__Task directions__:
Copy out each line below containing "write".

[Collected data entries]
● ● ● ● ●

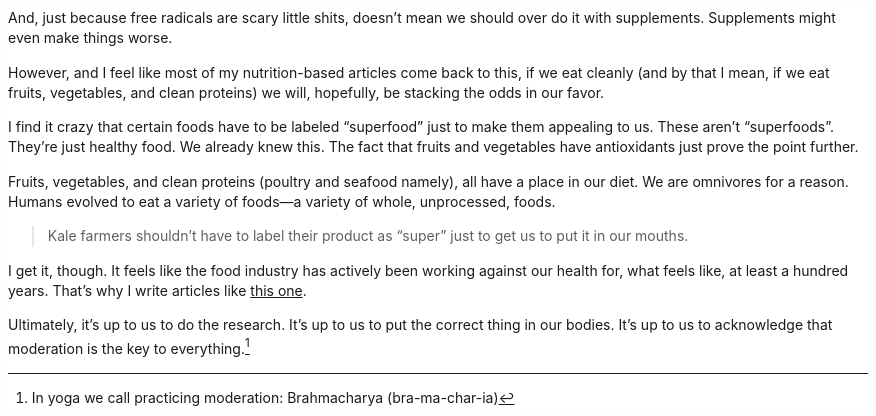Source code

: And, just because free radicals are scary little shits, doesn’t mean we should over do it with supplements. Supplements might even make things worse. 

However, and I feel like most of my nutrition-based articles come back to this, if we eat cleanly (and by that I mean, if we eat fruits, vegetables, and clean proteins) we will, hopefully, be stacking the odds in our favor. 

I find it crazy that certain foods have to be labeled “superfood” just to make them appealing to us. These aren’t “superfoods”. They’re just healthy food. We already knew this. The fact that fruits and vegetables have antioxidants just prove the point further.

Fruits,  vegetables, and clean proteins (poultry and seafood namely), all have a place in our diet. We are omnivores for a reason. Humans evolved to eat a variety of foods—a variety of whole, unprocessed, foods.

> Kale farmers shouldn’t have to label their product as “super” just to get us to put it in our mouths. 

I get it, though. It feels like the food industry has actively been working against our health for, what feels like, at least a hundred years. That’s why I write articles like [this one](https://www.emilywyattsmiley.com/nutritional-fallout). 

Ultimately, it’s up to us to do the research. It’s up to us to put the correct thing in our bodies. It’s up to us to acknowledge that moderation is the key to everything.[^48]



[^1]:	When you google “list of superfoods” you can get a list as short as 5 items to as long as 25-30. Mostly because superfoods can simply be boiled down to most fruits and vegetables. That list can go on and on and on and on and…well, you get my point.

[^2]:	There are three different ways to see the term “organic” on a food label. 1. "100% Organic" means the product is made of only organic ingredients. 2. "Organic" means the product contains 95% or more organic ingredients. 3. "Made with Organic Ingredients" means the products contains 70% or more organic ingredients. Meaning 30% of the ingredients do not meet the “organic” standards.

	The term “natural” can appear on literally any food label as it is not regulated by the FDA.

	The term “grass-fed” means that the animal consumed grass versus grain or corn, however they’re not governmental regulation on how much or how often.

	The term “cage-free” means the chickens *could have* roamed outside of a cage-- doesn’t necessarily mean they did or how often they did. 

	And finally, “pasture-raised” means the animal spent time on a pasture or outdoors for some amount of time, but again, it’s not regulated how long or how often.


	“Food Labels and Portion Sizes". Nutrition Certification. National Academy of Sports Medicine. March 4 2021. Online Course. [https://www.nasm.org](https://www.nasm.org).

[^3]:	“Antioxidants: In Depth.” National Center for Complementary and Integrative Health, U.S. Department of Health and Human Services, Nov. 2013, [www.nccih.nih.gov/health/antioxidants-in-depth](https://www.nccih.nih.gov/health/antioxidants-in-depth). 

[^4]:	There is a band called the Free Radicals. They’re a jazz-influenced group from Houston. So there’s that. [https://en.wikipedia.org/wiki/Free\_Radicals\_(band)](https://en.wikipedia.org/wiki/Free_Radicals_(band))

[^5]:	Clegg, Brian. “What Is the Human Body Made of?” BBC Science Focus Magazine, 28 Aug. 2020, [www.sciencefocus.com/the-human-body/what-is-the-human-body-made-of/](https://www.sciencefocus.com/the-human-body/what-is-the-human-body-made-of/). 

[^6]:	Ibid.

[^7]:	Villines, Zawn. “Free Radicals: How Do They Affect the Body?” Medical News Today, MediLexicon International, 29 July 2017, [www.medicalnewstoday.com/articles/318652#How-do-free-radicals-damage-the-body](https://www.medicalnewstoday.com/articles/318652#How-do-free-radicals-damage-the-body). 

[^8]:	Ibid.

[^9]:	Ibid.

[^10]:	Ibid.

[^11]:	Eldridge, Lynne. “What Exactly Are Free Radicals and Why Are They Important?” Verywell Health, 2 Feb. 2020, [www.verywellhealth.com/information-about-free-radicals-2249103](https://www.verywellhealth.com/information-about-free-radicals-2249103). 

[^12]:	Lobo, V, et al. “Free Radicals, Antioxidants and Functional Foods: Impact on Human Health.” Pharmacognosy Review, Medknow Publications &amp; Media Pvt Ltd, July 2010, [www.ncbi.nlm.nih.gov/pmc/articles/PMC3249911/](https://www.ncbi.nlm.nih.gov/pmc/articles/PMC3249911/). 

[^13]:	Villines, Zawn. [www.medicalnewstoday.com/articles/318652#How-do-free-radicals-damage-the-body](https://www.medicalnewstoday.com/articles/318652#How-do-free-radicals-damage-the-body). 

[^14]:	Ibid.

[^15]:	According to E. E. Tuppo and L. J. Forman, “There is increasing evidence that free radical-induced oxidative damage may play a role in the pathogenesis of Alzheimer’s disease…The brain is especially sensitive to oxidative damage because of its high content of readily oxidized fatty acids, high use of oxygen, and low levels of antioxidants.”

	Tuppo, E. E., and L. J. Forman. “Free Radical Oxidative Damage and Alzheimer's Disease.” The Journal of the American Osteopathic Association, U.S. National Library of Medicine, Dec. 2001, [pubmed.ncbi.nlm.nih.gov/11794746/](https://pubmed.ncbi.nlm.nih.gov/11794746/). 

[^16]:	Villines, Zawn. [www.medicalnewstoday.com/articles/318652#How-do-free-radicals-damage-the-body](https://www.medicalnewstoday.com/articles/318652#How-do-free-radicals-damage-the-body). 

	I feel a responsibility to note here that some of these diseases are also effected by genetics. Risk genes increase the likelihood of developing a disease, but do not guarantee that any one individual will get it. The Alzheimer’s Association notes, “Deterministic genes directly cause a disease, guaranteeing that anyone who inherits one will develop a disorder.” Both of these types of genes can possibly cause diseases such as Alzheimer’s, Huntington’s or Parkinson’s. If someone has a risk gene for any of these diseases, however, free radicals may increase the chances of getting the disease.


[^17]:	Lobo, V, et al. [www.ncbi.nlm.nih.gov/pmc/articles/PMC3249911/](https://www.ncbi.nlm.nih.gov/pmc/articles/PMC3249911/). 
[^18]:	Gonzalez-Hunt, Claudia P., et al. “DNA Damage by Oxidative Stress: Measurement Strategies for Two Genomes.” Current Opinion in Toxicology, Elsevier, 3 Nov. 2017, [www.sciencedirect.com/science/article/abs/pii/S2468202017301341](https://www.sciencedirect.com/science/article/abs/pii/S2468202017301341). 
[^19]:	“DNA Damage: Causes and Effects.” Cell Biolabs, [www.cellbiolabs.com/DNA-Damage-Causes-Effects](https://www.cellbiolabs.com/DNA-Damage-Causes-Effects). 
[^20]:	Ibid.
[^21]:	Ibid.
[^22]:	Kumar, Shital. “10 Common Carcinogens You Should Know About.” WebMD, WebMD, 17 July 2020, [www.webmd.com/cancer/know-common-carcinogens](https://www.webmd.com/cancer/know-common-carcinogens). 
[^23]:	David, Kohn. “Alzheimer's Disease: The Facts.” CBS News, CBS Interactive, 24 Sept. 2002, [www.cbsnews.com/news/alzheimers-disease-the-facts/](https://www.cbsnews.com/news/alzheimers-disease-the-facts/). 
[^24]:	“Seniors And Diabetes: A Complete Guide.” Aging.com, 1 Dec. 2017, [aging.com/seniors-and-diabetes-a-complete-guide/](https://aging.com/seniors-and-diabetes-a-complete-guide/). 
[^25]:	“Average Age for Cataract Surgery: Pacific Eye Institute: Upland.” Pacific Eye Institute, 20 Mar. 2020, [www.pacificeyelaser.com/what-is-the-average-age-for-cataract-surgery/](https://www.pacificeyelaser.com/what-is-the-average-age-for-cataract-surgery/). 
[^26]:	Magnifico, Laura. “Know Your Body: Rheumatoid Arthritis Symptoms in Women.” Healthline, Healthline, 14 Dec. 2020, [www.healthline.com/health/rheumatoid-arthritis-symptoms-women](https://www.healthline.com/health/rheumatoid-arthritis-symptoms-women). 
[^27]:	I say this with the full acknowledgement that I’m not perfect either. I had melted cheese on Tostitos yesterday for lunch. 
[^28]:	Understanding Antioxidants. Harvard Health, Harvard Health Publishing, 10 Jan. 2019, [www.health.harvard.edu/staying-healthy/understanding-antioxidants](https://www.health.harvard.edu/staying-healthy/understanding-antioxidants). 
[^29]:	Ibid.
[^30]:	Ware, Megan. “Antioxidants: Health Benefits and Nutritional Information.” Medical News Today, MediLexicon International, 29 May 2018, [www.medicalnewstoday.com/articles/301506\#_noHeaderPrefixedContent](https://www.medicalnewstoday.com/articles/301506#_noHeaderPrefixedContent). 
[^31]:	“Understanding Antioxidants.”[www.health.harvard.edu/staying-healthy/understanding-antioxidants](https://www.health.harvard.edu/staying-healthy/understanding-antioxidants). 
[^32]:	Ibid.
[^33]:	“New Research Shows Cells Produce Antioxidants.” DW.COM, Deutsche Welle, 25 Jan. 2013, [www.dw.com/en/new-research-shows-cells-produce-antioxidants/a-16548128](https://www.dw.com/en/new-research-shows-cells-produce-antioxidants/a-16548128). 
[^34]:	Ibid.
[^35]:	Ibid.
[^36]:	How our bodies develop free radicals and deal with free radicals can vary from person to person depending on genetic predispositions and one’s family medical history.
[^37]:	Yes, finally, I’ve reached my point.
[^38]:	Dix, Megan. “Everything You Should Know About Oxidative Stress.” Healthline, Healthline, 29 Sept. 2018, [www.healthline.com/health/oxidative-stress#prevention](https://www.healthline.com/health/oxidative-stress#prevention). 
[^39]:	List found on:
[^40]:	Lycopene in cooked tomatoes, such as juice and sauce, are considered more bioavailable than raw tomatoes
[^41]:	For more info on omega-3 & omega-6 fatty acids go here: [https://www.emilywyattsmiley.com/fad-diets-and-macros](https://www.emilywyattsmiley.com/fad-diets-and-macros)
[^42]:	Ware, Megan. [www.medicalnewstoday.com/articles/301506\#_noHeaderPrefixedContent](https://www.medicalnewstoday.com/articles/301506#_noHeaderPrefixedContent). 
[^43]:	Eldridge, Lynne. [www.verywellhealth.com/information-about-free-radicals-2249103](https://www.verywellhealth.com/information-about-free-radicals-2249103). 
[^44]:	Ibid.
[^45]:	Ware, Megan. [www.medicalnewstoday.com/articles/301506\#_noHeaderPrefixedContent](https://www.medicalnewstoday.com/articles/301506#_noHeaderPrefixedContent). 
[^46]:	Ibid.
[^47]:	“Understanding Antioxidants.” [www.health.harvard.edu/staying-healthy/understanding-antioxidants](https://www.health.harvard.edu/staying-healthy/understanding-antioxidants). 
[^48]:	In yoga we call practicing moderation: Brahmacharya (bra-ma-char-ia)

● ● ● ● ●

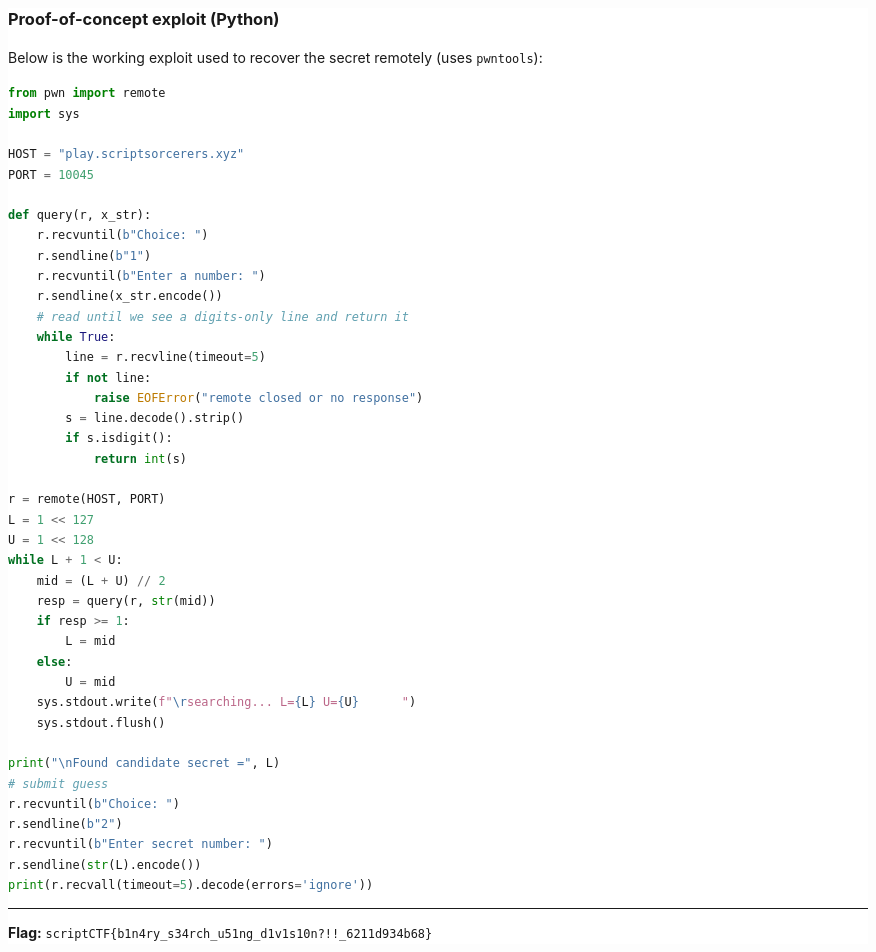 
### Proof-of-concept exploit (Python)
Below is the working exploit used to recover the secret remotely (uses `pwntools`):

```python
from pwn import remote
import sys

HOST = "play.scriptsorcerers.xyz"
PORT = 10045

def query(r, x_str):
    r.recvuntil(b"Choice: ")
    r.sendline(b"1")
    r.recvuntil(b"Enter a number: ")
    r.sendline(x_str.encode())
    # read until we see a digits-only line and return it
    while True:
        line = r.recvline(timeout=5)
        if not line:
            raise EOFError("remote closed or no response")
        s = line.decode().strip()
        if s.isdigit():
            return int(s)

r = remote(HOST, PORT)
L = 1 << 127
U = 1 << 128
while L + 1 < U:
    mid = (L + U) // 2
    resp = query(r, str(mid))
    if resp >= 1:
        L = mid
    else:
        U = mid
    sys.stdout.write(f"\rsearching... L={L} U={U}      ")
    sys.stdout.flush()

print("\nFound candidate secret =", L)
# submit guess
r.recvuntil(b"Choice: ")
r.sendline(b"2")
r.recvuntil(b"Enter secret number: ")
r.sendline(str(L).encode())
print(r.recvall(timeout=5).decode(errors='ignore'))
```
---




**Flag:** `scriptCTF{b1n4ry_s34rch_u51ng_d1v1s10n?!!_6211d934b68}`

● ● ● ● ●

__Output for this task__:
I get it, though. It feels like the food industry has actively been working against our health for, what feels like, at least a hundred years. That’s why I write articles like [this one](https://www.emilywyattsmiley.com/nutritional-fallout). 
    sys.stdout.write(f"\rsearching... L={L} U={U}      ")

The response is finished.